Les négociations se poursuivent en vue d’obtenir un arrêt des travaux de 15 jours, le temps que le référé sur le défaut d’affichage produise ses effets. Las, les arbres continuent de tomber laissant la place à un paysage de désolation. Lorsque le temps sera venu pour Boralex de peut-être se voir condamné à verser des compensations, la forêt n’existera plus, la montagne sera défigurée et la biodiversité détruite.

Jeudi 22 septembre à 5 heures, la mobilisation continue : quelques dizaines de personnes bloquent les routes d’accès au chantier et ralentissent les travaux. En face, on renforce les moyens en bûcherons et personnel de sécurité. Puis, quelques militants parmi les plus résolus montent dans les arbres encore debout. C’est alors qu’un bûcheron particulièrement agressif tronçonne celui sur lequel s’est juchée une manifestante. Celle-ci tombe et se blesse. Transportée par les pompiers à l’hôpital de Sisteron, elle est admise aux urgences mais son état est heureusement sans gravité. Qu’à cela ne tienne, les travaux continuent…
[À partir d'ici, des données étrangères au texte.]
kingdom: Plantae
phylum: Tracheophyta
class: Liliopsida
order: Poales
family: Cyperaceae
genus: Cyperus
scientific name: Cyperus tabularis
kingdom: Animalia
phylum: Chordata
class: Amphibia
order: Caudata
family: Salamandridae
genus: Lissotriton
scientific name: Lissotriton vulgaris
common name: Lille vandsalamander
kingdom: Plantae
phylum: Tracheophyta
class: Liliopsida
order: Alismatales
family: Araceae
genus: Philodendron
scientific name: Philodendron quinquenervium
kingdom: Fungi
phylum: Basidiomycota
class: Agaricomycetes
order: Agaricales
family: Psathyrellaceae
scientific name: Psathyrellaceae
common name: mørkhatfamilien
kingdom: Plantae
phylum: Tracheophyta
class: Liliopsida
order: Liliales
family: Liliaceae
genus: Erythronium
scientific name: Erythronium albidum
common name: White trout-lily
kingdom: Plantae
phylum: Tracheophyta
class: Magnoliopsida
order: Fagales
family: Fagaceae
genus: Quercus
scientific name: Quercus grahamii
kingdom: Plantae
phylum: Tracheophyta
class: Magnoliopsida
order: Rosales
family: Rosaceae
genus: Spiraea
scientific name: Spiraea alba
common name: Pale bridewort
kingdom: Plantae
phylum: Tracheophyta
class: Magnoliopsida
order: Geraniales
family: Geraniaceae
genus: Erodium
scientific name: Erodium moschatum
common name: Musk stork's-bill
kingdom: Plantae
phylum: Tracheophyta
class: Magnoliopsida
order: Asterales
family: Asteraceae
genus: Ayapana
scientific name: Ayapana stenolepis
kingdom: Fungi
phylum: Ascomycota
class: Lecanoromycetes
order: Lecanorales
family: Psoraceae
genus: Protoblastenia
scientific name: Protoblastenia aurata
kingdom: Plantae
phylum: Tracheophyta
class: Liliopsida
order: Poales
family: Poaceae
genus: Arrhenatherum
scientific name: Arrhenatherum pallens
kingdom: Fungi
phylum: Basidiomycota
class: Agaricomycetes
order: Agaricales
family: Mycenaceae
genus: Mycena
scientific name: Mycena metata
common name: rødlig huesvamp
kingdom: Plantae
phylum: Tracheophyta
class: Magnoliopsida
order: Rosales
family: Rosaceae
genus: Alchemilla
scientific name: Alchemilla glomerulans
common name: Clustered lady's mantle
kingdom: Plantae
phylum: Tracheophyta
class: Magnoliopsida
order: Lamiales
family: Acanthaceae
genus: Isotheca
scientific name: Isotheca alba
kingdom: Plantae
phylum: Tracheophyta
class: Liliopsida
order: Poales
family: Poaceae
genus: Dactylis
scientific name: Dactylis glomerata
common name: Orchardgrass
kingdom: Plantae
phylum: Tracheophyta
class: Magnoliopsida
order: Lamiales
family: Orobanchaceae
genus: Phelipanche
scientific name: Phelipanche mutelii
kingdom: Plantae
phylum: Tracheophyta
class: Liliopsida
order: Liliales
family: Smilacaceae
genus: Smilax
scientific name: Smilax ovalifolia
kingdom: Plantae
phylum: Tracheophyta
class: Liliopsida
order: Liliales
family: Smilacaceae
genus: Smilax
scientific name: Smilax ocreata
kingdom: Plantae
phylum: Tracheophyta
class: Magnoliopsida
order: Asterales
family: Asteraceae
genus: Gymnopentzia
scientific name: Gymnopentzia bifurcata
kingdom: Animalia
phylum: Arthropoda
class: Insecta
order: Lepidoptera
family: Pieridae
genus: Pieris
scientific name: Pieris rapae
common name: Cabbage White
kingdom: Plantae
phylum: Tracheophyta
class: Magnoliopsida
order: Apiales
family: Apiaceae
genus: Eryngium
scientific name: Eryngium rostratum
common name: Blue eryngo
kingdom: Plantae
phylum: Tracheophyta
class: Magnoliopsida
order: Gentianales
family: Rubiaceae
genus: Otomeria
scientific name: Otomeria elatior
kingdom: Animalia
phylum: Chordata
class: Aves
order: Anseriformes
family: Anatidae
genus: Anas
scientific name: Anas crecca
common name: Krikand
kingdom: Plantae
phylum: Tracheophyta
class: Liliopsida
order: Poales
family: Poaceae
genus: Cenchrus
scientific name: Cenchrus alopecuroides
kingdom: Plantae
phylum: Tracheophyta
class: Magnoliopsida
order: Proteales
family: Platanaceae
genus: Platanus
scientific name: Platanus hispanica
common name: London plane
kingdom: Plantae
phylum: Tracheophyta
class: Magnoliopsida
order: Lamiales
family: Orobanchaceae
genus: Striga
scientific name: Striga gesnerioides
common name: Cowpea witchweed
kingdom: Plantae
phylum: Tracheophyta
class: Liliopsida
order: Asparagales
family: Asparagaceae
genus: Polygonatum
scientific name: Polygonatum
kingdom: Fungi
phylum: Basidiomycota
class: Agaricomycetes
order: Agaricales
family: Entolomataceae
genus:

En fin de matinée, la sous-préfète de Forcalquier se déclarera sincèrement désolée de cet accident. On conviendra de poursuivre les échanges et une invitation sera lancée afin de visiter le site devenu paysage lunaire. On cherchera en vain les espèces protégées. Comme le dit un des opposants : « avec le charbon et le pétrole, nous avons pollué l’air, l’eau et la terre. Aujourd’hui, nous en venons à détruire les forêts pour produire de l’électricité. Nous avons un gros problème… »

Isabelle Bourboulon, journaliste indépendante, et Richard Collin, président d’Amilure

index projet : #cruis-aubert
Récit de la destruction d’une forêt

Un commentaire sur « Récit de la destruction d’une forêt »

  1. Détruire les forêts dans une des régions les plus arides de France, où le problème de la sècheresse a de tout temps été crucial, est criminel. Les décisions des autorités locales sont incompréhensibles! En plus, détruire les forêts au nom de “l’écologie”, supprimer les “poumons verts” au nom de l’écologie est un non-sens, mais en plus il y a abus de confiance, ou trahison de l’écologie! N’y a-t-il pas d’autres endroits pour installer les panneaux photovoltaïques? Les toitures des entreprises et des grands centres commerciaux par exemple, et même de corps de fermes, des remises pourquoi pas? …sans compter les forêts ravagées par des incendies! L’énergie solaire, oui bien sûr, mais pas n’importe où, ni n’importe comment! La montagne de Lure était déjà, lorsque nous étions enfants, répertoriée parmi les sites comportant des espèces rares de flore et de faune. Nos parents nous apprenaient au cours des randonnées à les découvrir et les reconnaître. Abattre les arbres revient à anéantir tout cet univers. C’est horrible à voir! Où irons-nous chercher de l’ombre l’été? Les autorités locales n’habitent pas la région? Ne se sentent-elles pas concernées??? Faut-il reléguer la beauté du site de la montagne de Lure aux oubliettes, dans des livres, des reportages qui ne seront plus que la mémoire du passé?